Non è trascorso molto tempo dalla notizia della morte della Regina Elisabetta II, avvenuta lo scorso 8 settembre, perché da alcune delle ex colonie inglesi si sollevassero delle voci che reclamano la restituzione delle gemme preziose sottratte durante il periodo coloniale e divenute parte dei Gioielli della Corona. In particolare, l’India reclama il Koh-i-Noor, diamante da 105 carati sottratto dopo la conquista del Punjab, mentre il Sudafrica chiede la restituzione del Great Star of Africa, gemma da 500 carati che si ritiene valga circa 400 milioni di dollari.

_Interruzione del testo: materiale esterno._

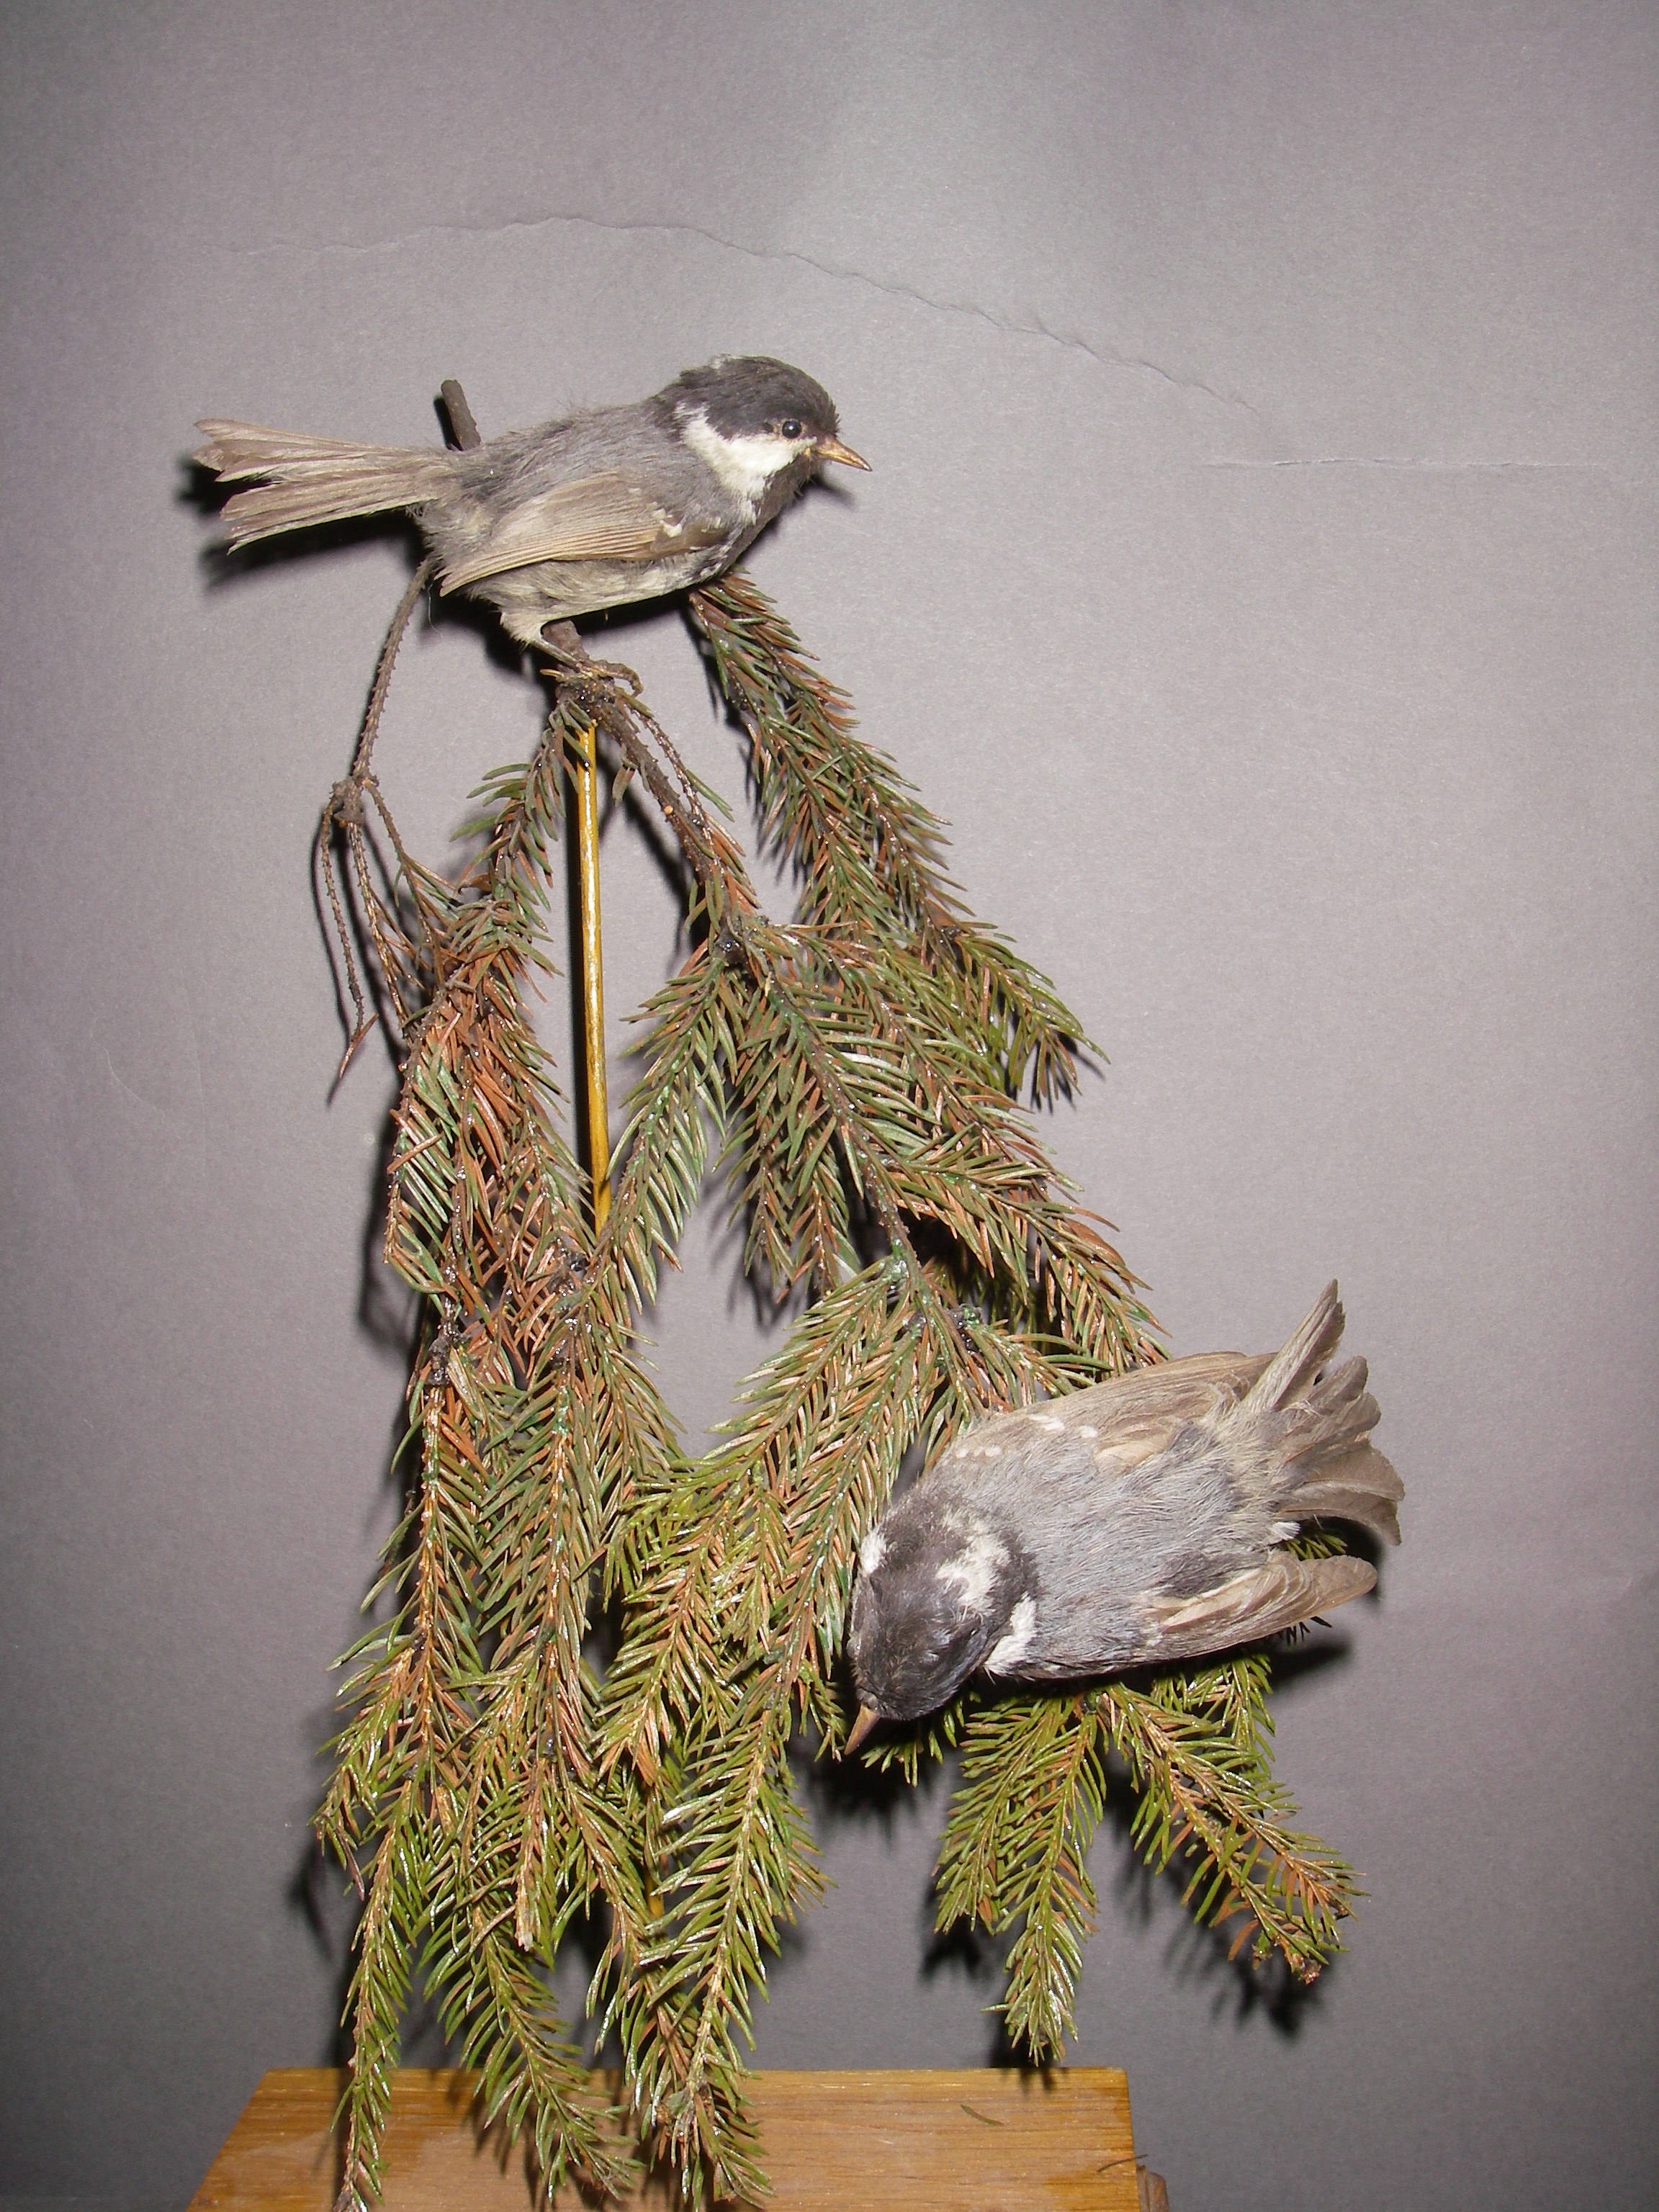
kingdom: Animalia
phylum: Chordata
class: Aves
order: Passeriformes
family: Paridae
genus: Periparus
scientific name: Periparus ater
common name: Coal tit
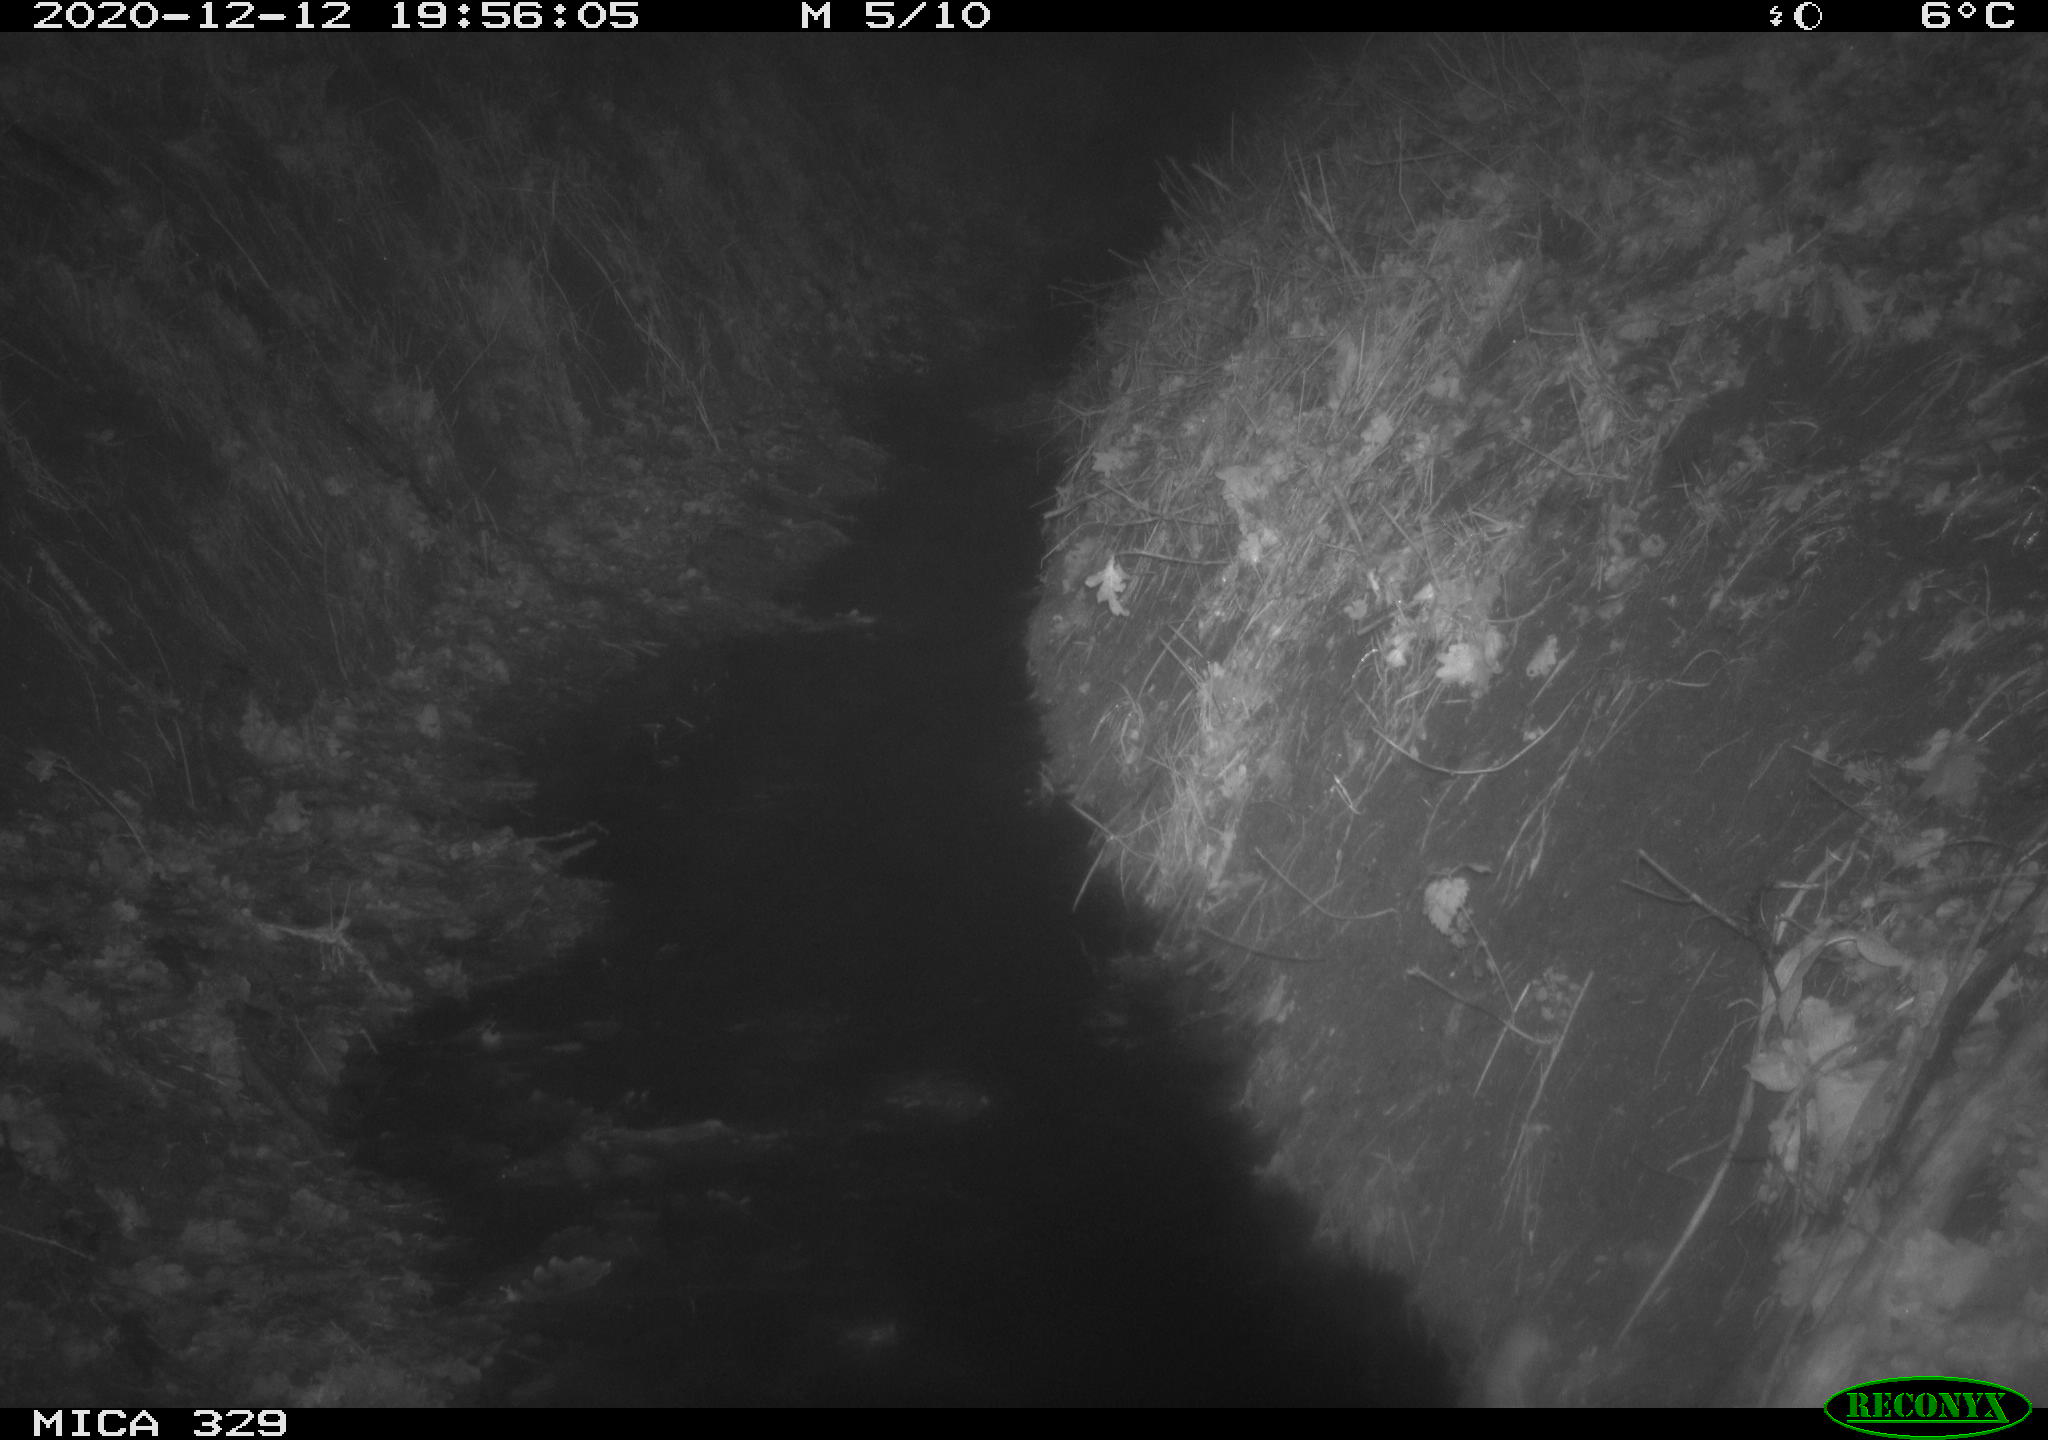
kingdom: Animalia
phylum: Chordata
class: Mammalia
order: Rodentia
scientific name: Rodentia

Il dominio coloniale è sinonimo di violenza, annientamento e saccheggio: è così che i grandi imperi occidentali si sono assicurati le ricchezze che li hanno resi superpotenze. Quello inglese non è stato da meno: all’epoca della nascita di Elisabetta (1926), futura Regina d’Inghilterra, l’impero britannico governava un quarto della popolazione mondiale. Quando fu incoronata, nel 1952, tale impero si stava ormai sgretolando, ma nonostante ciò in molti hanno sottolineato la complicità della sovrana con i crimini dell’impero inglese, per esempio chiudendo un occhio su quella che fu denominata “Operazione Legacy” nell’ambito della quale governo e MI5 distrussero decine di migliaia di file che testimoniavano le atrocità commesse dagli inglesi nelle colonie. Tra le ricchezze saccheggiate ve ne furono alcune di inestimabile valore, come il diamante indiano Koh-i-Noor.
Koh-i-Noor è una parola della lingua punjabi che significa letteralmente “montagna di luce”: tale nome è stato dato ad un diamante di 105 carati, per molto tempo considerato il più grande al mondo. L’India ne ha chiesto la restituzione in diverse occasioni in passato: nel 1947, quando ottenne l’indipendenza dal dominio inglese e nell’anno dell’incoronazione di Elisabetta. Ogni volta, tuttavia, la richiesta è caduta nel vuoto in quanto secondo l’Inghilterra non vi sono le basi legali per concederne la restituzione.
Alcune ricostruzioni fanno risalire la sottrazione del Koh-i-Noor alla seconda metà del XIX secolo quando, dopo un periodo di caos nella storia del trono del Punjab, nella linea di successione reale rimasero solo Duleep Singh, un bambino di 10 anni e la madre, Rani Jindan. Nel 1849 gli inglesi imprigionarono Jindan e costrinsero Duleep a firmare un documento che imponeva la cessione del Kohinoor, tesoro inestimabile simbolo di prestigio e potere, e ogni pretesa di sovranità. Lo storico William Dalrymple ha fatto notare come “Se chiedete a chiunque cosa dovrebbe accadere alle opere d’arte ebraiche rubate dai nazisti, tutti direbbero che ovviamente devono essere restituite ai loro proprietari. Eppure siamo arrivati a non dire la stessa cosa del bottino indiano preso centinaia di anni prima, sempre a colpi di pistola. Qual è la differenza morale tra le cose prese con la forza in epoca coloniale?”.
Anche il Sudafrica ha chiesto la restituzione della Great Star of Africa, un diamante da 530 carati – il più grande diamante grezzo che sia mai stato ritrovato – che si ritiene sia stato rubato dal Sudafrica nel 1905, dal valore di 400 milioni di dollari, incastonato sulla corona della regina. Questa comprenderebbe anche un secondo diamante da 317 carati noto come The Second Star of Africa, tagliato dalla medesima pietra – nota come Diamante Cullinan, dal nome del magnate proprietario della miniera dove è stato rinvenuto. Gli inglesi sostengono che la pietra dalla quale sono state ricavate le due gemme sia stata donata loro in segno di pace, ma il concetto stride con il contesto di dominio coloniale nel quale è avvenuta la “cessione”.
Tali pietre preziose costituiscono oggetti di immenso valore, ma la loro restituzione avrebbe un valore simbolico prima ancora che materiale. Forse proprio per questo è difficile immaginare che la restituzione possa avere davvero luogo.